Work instructions: Begin with the line that has "Mur en pierre". Give it and every line after it again, exactly, through the end of the entries below.

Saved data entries
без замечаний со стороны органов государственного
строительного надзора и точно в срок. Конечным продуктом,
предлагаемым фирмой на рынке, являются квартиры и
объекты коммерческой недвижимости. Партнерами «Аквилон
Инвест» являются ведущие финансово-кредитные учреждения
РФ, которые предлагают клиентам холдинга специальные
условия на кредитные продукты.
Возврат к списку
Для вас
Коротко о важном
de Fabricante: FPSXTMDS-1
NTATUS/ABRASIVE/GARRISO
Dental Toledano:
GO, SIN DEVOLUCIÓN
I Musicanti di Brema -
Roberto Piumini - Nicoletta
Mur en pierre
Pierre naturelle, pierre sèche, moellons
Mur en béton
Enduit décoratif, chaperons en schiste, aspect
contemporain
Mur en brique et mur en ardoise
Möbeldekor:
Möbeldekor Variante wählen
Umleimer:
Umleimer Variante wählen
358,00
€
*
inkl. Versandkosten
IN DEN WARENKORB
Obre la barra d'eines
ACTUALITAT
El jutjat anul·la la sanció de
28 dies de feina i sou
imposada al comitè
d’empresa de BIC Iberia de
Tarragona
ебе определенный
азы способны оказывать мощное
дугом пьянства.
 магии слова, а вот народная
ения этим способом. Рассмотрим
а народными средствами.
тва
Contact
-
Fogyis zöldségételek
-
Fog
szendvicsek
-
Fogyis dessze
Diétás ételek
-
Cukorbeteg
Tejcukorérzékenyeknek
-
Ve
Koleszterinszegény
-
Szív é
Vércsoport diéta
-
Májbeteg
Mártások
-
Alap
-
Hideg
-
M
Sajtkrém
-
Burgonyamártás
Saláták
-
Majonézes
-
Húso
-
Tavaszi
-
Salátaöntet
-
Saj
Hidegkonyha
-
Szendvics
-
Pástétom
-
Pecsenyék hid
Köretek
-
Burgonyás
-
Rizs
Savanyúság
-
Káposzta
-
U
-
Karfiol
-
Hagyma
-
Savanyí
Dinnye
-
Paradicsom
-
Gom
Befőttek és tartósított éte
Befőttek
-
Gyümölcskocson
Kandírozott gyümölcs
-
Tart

Your response:
Mur en pierre
Pierre naturelle, pierre sèche, moellons
Mur en béton
Enduit décoratif, chaperons en schiste, aspect
contemporain
Mur en brique et mur en ardoise
Möbeldekor:
Möbeldekor Variante wählen
Umleimer:
Umleimer Variante wählen
358,00
€
*
inkl. Versandkosten
IN DEN WARENKORB
Obre la barra d'eines
ACTUALITAT
El jutjat anul·la la sanció de
28 dies de feina i sou
imposada al comitè
d’empresa de BIC Iberia de
Tarragona
ебе определенный
азы способны оказывать мощное
дугом пьянства.
 магии слова, а вот народная
ения этим способом. Рассмотрим
а народными средствами.
тва
Contact
-
Fogyis zöldségételek
-
Fog
szendvicsek
-
Fogyis dessze
Diétás ételek
-
Cukorbeteg
Tejcukorérzékenyeknek
-
Ve
Koleszterinszegény
-
Szív é
Vércsoport diéta
-
Májbeteg
Mártások
-
Alap
-
Hideg
-
M
Sajtkrém
-
Burgonyamártás
Saláták
-
Majonézes
-
Húso
-
Tavaszi
-
Salátaöntet
-
Saj
Hidegkonyha
-
Szendvics
-
Pástétom
-
Pecsenyék hid
Köretek
-
Burgonyás
-
Rizs
Savanyúság
-
Káposzta
-
U
-
Karfiol
-
Hagyma
-
Savanyí
Dinnye
-
Paradicsom
-
Gom
Befőttek és tartósított éte
Befőttek
-
Gyümölcskocson
Kandírozott gyümölcs
-
Tart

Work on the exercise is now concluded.